Los cinco mayores bancos del mundo por valor bursátil viven momentos de cambio. De los cinco más importantes, tres son estadounidenses (el mayor, JP Morgan Chase), uno chino y el quinto británico, aunque en su caso con raíces en Asia, como su propio nombre denota, el HSBC (Hong Kong Banking Corporation). El cambio que está en trance de consolidarse estos días  es el del líder del grupo y, por lo tanto, el líder mundial. El ICBC (Banco  Industrial y Comercial de China) ha dado alcance en valor de Bolsa al JP Morgan Chase. Ambos tienen un valor de mercado que ronda los 400.000 millones de dólares.

El club de los diez grandes  bancos mundiales es algo distinto, ya que la presencia de bancos chinos es más relevante, nada menos que cuatro, los mismos que tienen nacionalidad estadounidense.
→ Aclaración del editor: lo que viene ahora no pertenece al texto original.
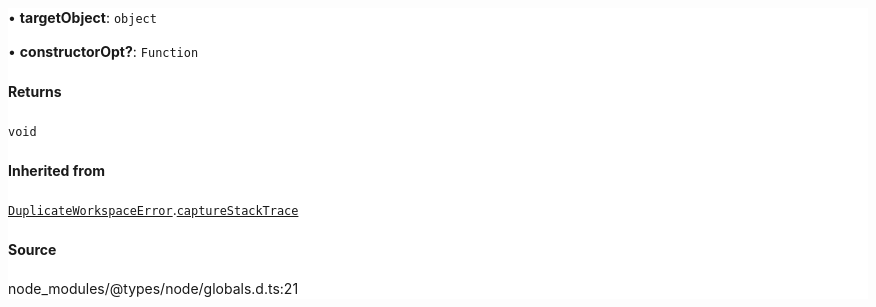 • **targetObject**: `object`

• **constructorOpt?**: `Function`

#### Returns

`void`

#### Inherited from

[`DuplicateWorkspaceError`](DuplicateWorkspaceError.md).[`captureStackTrace`](DuplicateWorkspaceError.md#capturestacktrace)

#### Source

node\_modules/@types/node/globals.d.ts:21
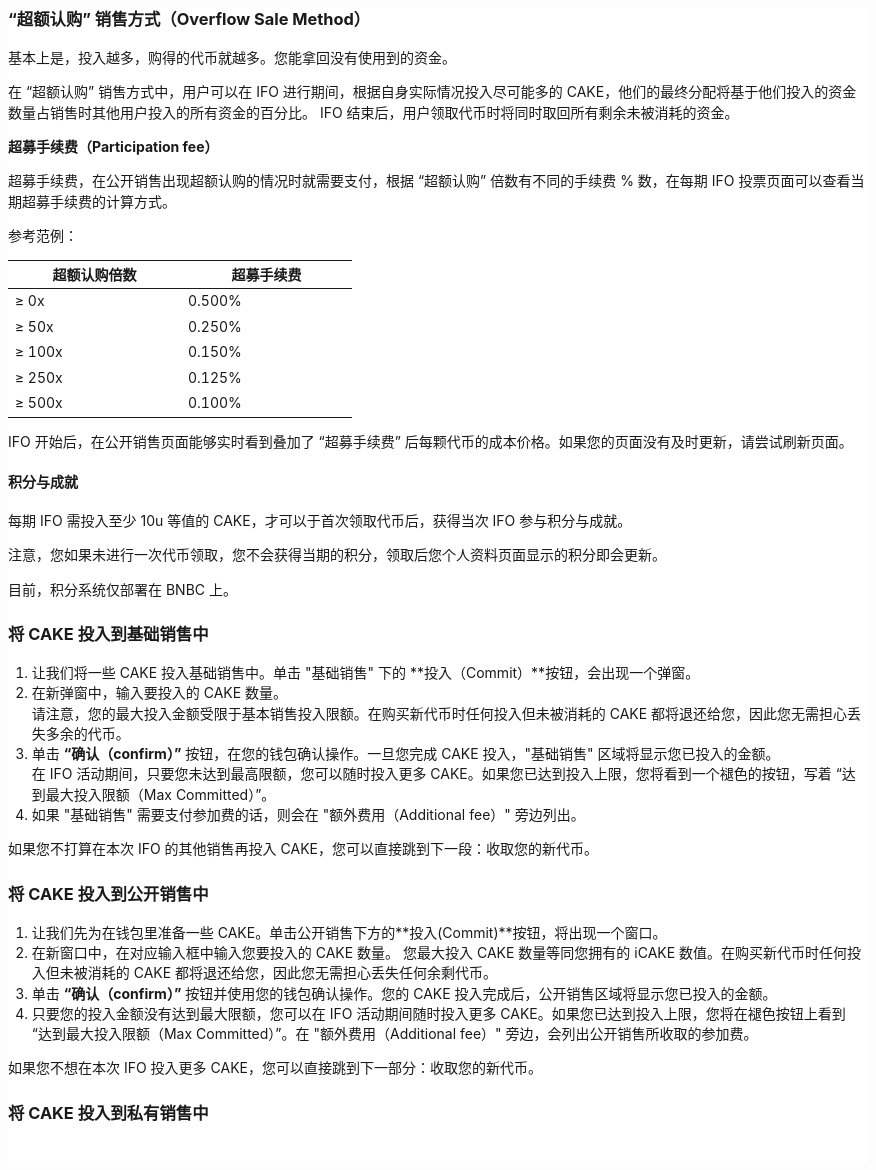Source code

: ### &#x20;**“超额认购” 销售方式（Overflow Sale Method）**

基本上是，投入越多，购得的代币就越多。您能拿回没有使用到的资金。

在 “超额认购” 销售方式中，用户可以在 IFO 进行期间，根据自身实际情况投入尽可能多的 CAKE，他们的最终分配将基于他们投入的资金数量占销售时其他用户投入的所有资金的百分比。 IFO 结束后，用户领取代币时将同时取回所有剩余未被消耗的资金。

**超募手续费（Participation fee）**

超募手续费，在公开销售出现超额认购的情况时就需要支付，根据 “超额认购” 倍数有不同的手续费 % 数，在每期 IFO 投票页面可以查看当期超募手续费的计算方式。

参考范例：

<table><thead><tr><th width="159">超额认购倍数</th><th width="157">超募手续费</th></tr></thead><tbody><tr><td>≥ 0x</td><td>0.500%</td></tr><tr><td>≥ 50x</td><td>0.250%</td></tr><tr><td>≥ 100x</td><td>0.150%</td></tr><tr><td>≥ 250x</td><td>0.125%</td></tr><tr><td>≥ 500x</td><td>0.100%</td></tr></tbody></table>

IFO 开始后，在公开销售页面能够实时看到叠加了 “超募手续费” 后每颗代币的成本价格。如果您的页面没有及时更新，请尝试刷新页面。

#### 积分与成就

每期 IFO 需投入至少 10u 等值的 CAKE，才可以于首次领取代币后，获得当次 IFO 参与积分与成就。 

注意，您如果未进行一次代币领取，您不会获得当期的积分，领取后您个人资料页面显示的积分即会更新。

目前，积分系统仅部署在 BNBC 上。

### 将 CAKE 投入到基础销售中

1. 让我们将一些 CAKE 投入基础销售中。单击 "基础销售" 下的 **投入（Commit）**按钮，会出现一个弹窗。&#x20;
2. 在新弹窗中，输入要投入的 CAKE 数量。\
   请注意，您的最大投入金额受限于基本销售投入限额。在购买新代币时任何投入但未被消耗的 CAKE 都将退还给您，因此您无需担心丢失多余的代币。
3. 单击 **“确认（confirm）”**  按钮，在您的钱包确认操作。一旦您完成 CAKE 投入，"基础销售" 区域将显示您已投入的金额。\
   在 IFO 活动期间，只要您未达到最高限额，您可以随时投入更多 CAKE。如果您已达到投入上限，您将看到一个褪色的按钮，写着 “达到最大投入限额（Max Committed）”。
4. 如果 "基础销售" 需要支付参加费的话，则会在 "额外费用（Additional fee）" 旁边列出。&#x20;

如果您不打算在本次 IFO 的其他销售再投入 CAKE，您可以直接跳到下一段：收取您的新代币。

### 将 CAKE 投入到公开销售中

1. 让我们先为在钱包里准备一些 CAKE。单击公开销售下方的**投入(Commit)**按钮，将出现一个窗口。
2. 在新窗口中，在对应输入框中输入您要投入的 CAKE 数量。 您最大投入 CAKE 数量等同您拥有的 iCAKE 数值。在购买新代币时任何投入但未被消耗的 CAKE 都将退还给您，因此您无需担心丢失任何余剩代币。
3. 单击 **“确认（confirm）”**  按钮并使用您的钱包确认操作。您的 CAKE 投入完成后，公开销售区域将显示您已投入的金额。
4. 只要您的投入金额没有达到最大限额，您可以在 IFO 活动期间随时投入更多 CAKE。如果您已达到投入上限，您将在褪色按钮上看到 “达到最大投入限额（Max Committed）”。在 "额外费用（Additional fee）" 旁边，会列出公开销售所收取的参加费。&#x20;

如果您不想在本次 IFO 投入更多 CAKE，您可以直接跳到下一部分：收取您的新代币。

### 将 CAKE 投入到私有销售中

<div align="left">

<figure><img src="../../.gitbook/assets/image (2) (5).png" alt="" width="325"><figcaption></figcaption></figure>

</div>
El top ten se  completa con el ya mencionado HSBC  británico  y con el mayor banco australiano.  A la postre, las dos grandes economías mundiales  cuentan con un claro predominio en cuanto a entidades financieras, lo que contribuye a  consolidar su liderazgo en la economía y en los mercados internacionales de capitales y de financiación.  Las dos grandes potencias económicas, Estados Unidos y China, se diferencian no obstante en el papel internacional de sus grandes  bancos, ya que frente a la amplia diversificación geográfica exterior de los bancos estadounidenses, los de nacionalidad china viven de momento más  recluidos en el espacio económico interno, aunque su presencia exterior va siendo cada vez más visible.

Para encontrar un banco español no hay que descender mucho, ya que hasta hace poco el Santander estaba en la plaza número trece, codeándose por lo tanto con los grandes bancos mundiales. Se puede decir que la representación de la banca española  en relación con el tamaño de la economía española es bastante satisfactoria. El segundo banco nacional, BBVA, se encuentra  algo por debajo del puesto treinta.

La privilegiada posición del Santander permite a España mantener una entidad  financiera  nacional  (incluso dos, si se añade el segundo banco doméstico, el BBVA)  por encima de bancos de otros países que son bastante más representativos en la escena económica mundial, como Francia, Italia  o Alemania. Alemania, por ejemplo, primera economía europea, tiene a su primer banco, el Deutsche,  por debajo del puesto 50 en el mundo, es decir, por debajo de los dos bancos españoles. El mayor banco italiano está en torno al 40 (Intesa Sanpaolo)  mientras Francia tiene  sus dos mayores bancos en los puestos 17 y 40.

La clasificación de los grandes bancos es bastante volátil, ya que hay al menos dos factores que condicionan  la capitalización de una entidad financiera, uno el valor de la divisa nacional de cada entidad, aunque las comparaciones se realizan generalmente en dólares, y otro es la fortaleza o debilidad de la Bolsa de cada país de origen de los bancos. En los últimos meses, estos dos vectores han cambiado bastante, ya que el dólar ha descendido en el último año en más de un 15% frente al euro y, por el contrario,  la cotización  bursátil de los bancos en Estados Unidos y en China ha subido con bastante fuerza, incidiendo estas dos características en su valoración a escala internacional.